Lors de la reprise de l’entrainement après le premier confinement, tu es allé nager en eau libre avec tes camarades de club. Peux-tu nous parler de cette expérience ?

A la sortie du confinement nous sommes en effet partis nager avec mon groupe d’entrainement pendant 15 jours dans un lac avant que notre piscine rouvre. Nous ne savions d’ailleurs pas si nous avions le droit de nager. Nager en eau libre ne me dérange pas trop, mais il faut que je sois accompagné. C’est un peu comme en athlétisme, il me faut un guide. Pour suivre les entrainements, nous étions dotés de petits écouteurs qui permettait à notre entraineur de nous parler et nous donner les instructions pendant les séances. C’est d’ailleurs le dispositif que j’ai utilisé lors de l’Open Swim Stars à Paris. Cela m’a permis d’éviter les obstacles et de nager droit, parce que j’ai eu tendance à me rapprocher du bord pendant la course.

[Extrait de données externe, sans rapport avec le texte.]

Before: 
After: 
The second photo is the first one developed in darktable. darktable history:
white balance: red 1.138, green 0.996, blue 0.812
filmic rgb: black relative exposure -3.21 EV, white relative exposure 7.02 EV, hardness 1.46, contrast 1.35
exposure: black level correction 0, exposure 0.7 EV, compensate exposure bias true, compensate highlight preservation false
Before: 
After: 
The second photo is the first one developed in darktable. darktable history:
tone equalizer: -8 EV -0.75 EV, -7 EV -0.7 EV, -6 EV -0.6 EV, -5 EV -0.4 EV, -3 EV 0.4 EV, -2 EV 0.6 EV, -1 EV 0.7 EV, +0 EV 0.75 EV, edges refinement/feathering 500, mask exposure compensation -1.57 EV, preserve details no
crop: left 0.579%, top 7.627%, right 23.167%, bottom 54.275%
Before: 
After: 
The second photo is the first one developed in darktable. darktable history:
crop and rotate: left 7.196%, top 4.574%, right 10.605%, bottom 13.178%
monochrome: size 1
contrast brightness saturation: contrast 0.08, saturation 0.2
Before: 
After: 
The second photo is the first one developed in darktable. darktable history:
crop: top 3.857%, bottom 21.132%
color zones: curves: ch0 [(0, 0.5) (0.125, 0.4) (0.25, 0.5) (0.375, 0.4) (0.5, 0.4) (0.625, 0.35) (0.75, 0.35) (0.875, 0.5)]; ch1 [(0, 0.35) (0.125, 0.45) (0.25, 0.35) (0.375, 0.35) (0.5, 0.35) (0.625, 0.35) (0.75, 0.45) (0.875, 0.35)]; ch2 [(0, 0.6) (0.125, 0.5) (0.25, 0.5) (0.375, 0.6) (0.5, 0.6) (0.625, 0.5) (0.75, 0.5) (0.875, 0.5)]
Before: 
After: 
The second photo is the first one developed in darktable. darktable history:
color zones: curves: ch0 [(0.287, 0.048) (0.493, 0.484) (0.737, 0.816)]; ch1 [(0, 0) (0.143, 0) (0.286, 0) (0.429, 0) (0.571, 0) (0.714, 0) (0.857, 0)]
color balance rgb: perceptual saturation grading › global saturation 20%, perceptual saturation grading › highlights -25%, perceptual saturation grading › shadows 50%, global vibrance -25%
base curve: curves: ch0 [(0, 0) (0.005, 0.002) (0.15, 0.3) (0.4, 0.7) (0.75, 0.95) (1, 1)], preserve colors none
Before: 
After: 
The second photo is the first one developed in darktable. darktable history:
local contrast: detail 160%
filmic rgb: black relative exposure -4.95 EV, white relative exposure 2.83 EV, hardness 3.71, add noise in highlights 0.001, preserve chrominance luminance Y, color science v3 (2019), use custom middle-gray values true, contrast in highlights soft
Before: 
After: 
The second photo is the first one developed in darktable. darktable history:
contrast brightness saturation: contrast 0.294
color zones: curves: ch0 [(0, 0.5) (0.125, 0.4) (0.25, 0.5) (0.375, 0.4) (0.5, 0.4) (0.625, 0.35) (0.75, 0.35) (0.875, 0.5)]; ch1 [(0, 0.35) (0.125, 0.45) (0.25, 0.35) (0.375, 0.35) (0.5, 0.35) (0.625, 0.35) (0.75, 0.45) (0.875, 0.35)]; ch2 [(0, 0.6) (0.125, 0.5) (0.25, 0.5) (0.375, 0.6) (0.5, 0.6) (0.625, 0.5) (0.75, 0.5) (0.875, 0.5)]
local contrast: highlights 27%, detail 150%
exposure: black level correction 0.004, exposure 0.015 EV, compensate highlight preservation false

L’Open Swim Stars Harmonie Mutuelle Paris était-elle ta première expérience de compétition en eau libre ?

Non, j’avais déjà participé à un championnat de France à Jablines mais les conditions étaient différentes. Je n’avais pas d’oreillettes et j’étais très stressé de perdre le camarade qui m’accompagnait pendant la course. Comme je ne vois pas les bouées de parcours, sauf quand j’arrive le nez dessus (rires), je ne prends pas les bonnes trajectoires et je n’ai pas l’impression d’avancer, ce qui n’était pas très agréable. Pour autant, c’était une bonne première expérience. L’OSS de Paris était ma 2e expérience d’eau libre et cela faisait depuis mars que je n’avais pas participé à une compétition. J’étais bien dans l’eau, il faisait chaud et j’ai beaucoup aimé prendre part au 5 km et 2 km. Et en plus de mon coéquipier qui m’accompagnait dans l’eau, ma mère, ma sœur et mon entraineur m’ont suivi à pied pendant les 5 km du parcours le long du canal de Bondy à Pantin. Ma mère m’encourageait en me parlant dans les oreillettes. A l’arrivée, je termine 3e du 5 km. C’était vraiment cool d’être à nouveau entouré de sportifs dans une très belle ambiance. Enfin, je tiens à remercier ma famille pour tout ce qu’elle fait pour moi au quotidien. Je suis très reconnaissant envers mon papa et ma maman qui font tous les trajets de la maison à la piscine. Sans le soutien de ma famille je n’aurai jamais eu cette réussite.